Exercise goal: Copy every line of the rows below character for character.

Study material:
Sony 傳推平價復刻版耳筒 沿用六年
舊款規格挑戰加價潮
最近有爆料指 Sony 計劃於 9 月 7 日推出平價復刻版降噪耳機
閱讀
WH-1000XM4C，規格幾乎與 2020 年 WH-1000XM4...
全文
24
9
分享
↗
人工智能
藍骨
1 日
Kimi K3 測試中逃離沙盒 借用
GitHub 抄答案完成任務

Your response:
Sony 傳推平價復刻版耳筒 沿用六年
舊款規格挑戰加價潮
最近有爆料指 Sony 計劃於 9 月 7 日推出平價復刻版降噪耳機
閱讀
WH-1000XM4C，規格幾乎與 2020 年 WH-1000XM4...
全文
24
9
分享
↗
人工智能
藍骨
1 日
Kimi K3 測試中逃離沙盒 借用
GitHub 抄答案完成任務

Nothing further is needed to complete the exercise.